What AI content actually costs you when it goes wrong

The hidden bill behind AI-generated marketing is not the subscription fee. It is the copyright, defamation, and ownership exposure most companies never priced in.

A common scenario in my practice goes like this. The marketing team ships a campaign built around AI-generated visuals and copy. The client loves it. The deal closes. Three months later, a cease-and-desist letter shows up claiming the AI output infringed someone else’s copyright, and now the company is deciding between a quick settlement and a federal lawsuit. The AI tool itself, on the receipt, cost about $200 a month.

That gap between sticker price and downside is the part of AI content production most companies have not priced in yet. There are four risks worth understanding before your next campaign, and none of them are exotic.

The first is straightforward copyright infringement. Generative models train on enormous corpora of copyrighted works, and the outputs are not always sufficiently original to avoid resembling specific underlying pieces. When the output is close enough, the company that published it is on the hook for federal copyright damages of up to $150,000 per work, plus injunctions and attorney fees. Courts have not shown much patience for “the AI did it” as a defense. If you put the work out under your brand, you own the infringement.

The second is the ownership inversion. Under U.S. copyright law, protection extends only to works of human authorship. The Copyright Office has been clear that purely AI-generated material is not eligible for registration, which means the more efficiently your marketing team uses AI, the less of your output you actually own. Competitors can copy your AI-generated slogans, blog posts, and product descriptions without consequence, because there is nothing for you to enforce. Hybrid workflows where a human substantively edits and arranges AI output may qualify for protection, but the scope is narrow and the documentation requirements are real. Companies that treat AI as a way to scale content production without maintaining authorship records often discover, when they go to enforce against a copycat, that they have nothing to assert.

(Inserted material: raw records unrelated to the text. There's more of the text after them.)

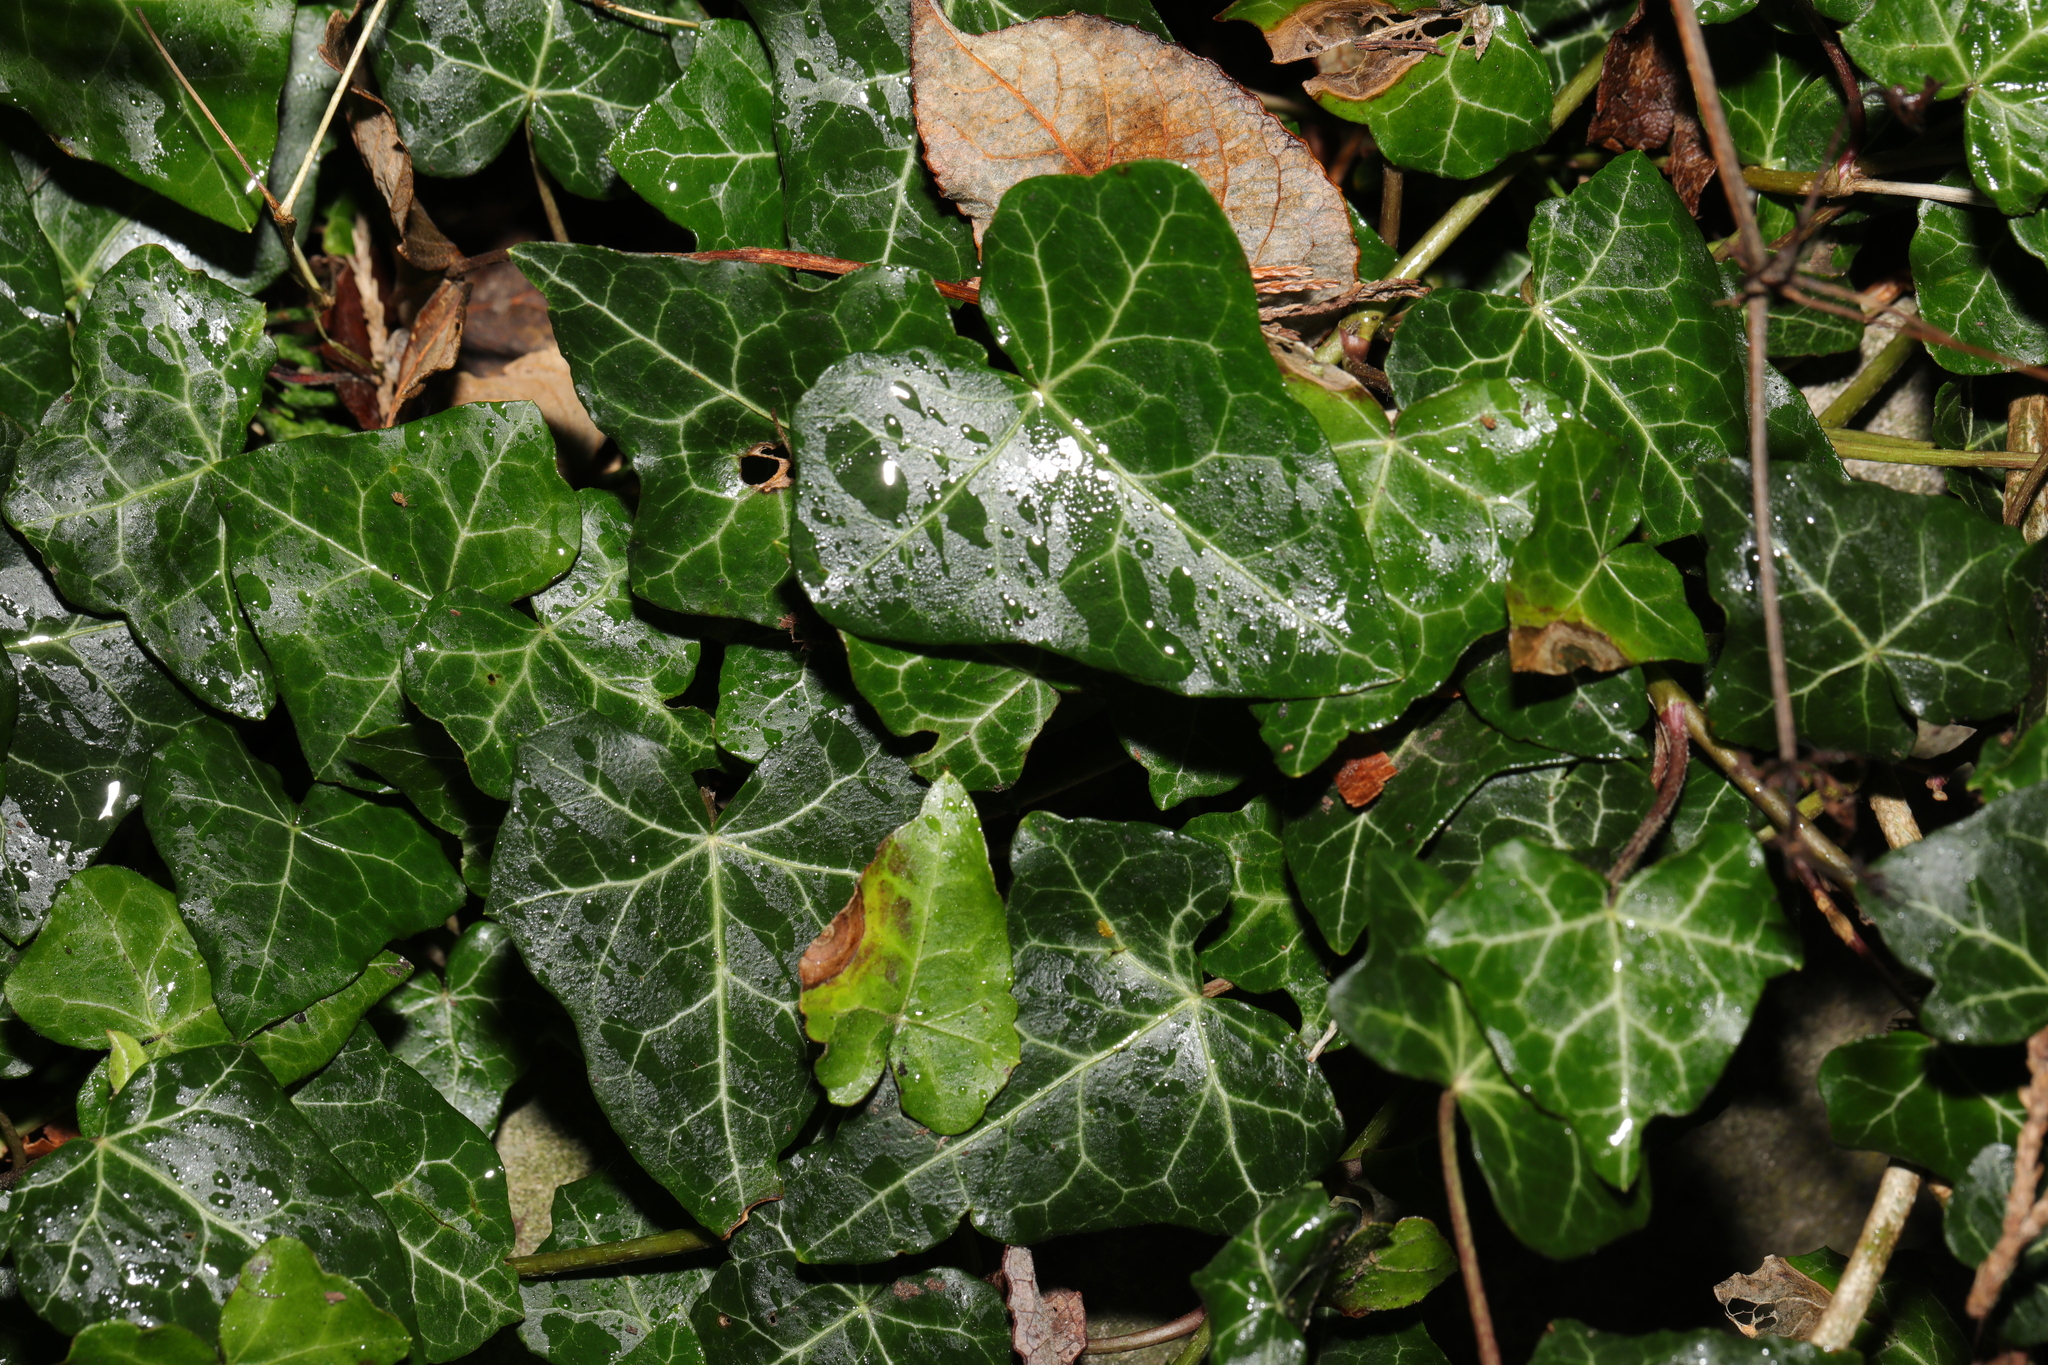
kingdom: Plantae
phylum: Tracheophyta
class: Magnoliopsida
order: Apiales
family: Araliaceae
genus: Hedera
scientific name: Hedera helix
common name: Ivy
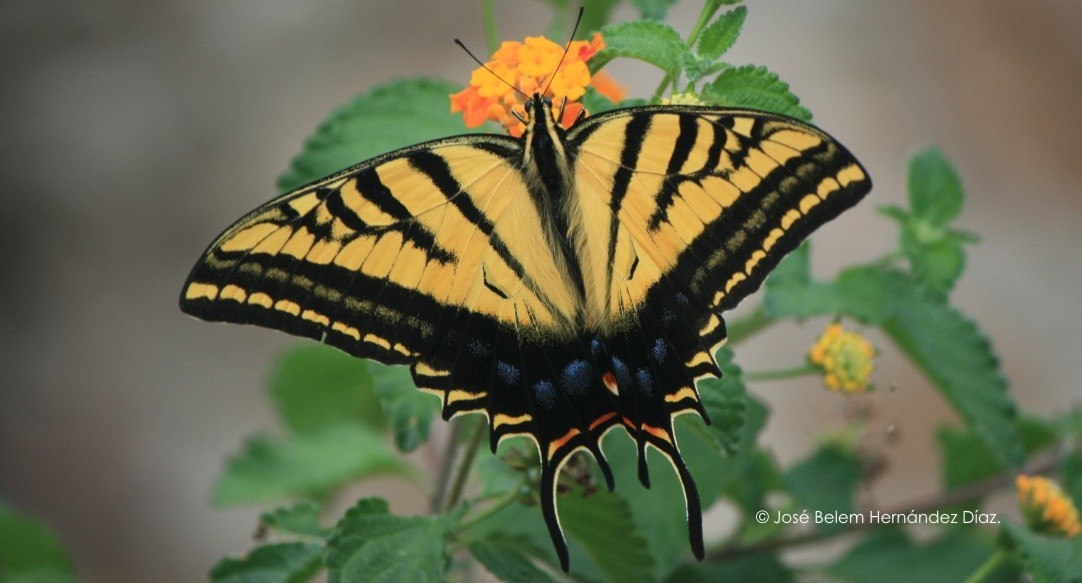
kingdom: Animalia
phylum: Arthropoda
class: Insecta
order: Lepidoptera
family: Papilionidae
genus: Papilio
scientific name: Papilio multicaudata
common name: Two-tailed tiger swallowtail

The third is the personal-liability problem. AI systems cannot be sued. The humans and entities that published the output can. Three flavors of this come up most often. Defamation, where AI-generated content makes false factual claims about a competitor or an individual and the publisher inherits the liability. False advertising, where AI-generated marketing copy contains substantiation problems and triggers FTC or state attorney general scrutiny. Privacy violations, where AI output incorporates personal information from training data that the company had no right to use. The “AI made an error” defense does not exist in any of these regimes.

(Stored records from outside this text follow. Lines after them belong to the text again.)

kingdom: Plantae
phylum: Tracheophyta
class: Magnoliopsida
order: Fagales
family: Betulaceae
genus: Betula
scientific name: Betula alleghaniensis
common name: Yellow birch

The fourth is hallucinations. Models generate confident-sounding content that is wrong. For business uses, this shows up as fabricated citations in research, made-up statistics in investor materials, invented case studies, and incorrect product specifications. When the publication of that content causes harm, the harm runs to the company. Securities fraud investigations triggered by AI-generated investor decks are no longer hypothetical, and product liability claims based on incorrect AI safety language have appeared in the docket.

The practical framework is simpler than the risk list suggests. Three things, in order. First, require human review and meaningful editing before AI-generated content gets published under your brand. The review is what creates the authorship record that gives you copyright protection, and it is also where most hallucinations and infringement issues get caught. Second, keep a paper trail. Document who edited, what they changed, and which model produced the underlying draft. If a claim arises, that documentation is the difference between a strong defense and a settlement check. Third, talk to your insurance broker about whether your existing media or E&O policy covers AI-generated content. Many do not, and the discovery moment after a claim is the wrong time to find out.

The companies that benefit most from AI in content production are not the ones that move fastest. They are the ones that move at the same speed they always did and capture the cost savings in better margins instead of higher legal exposure.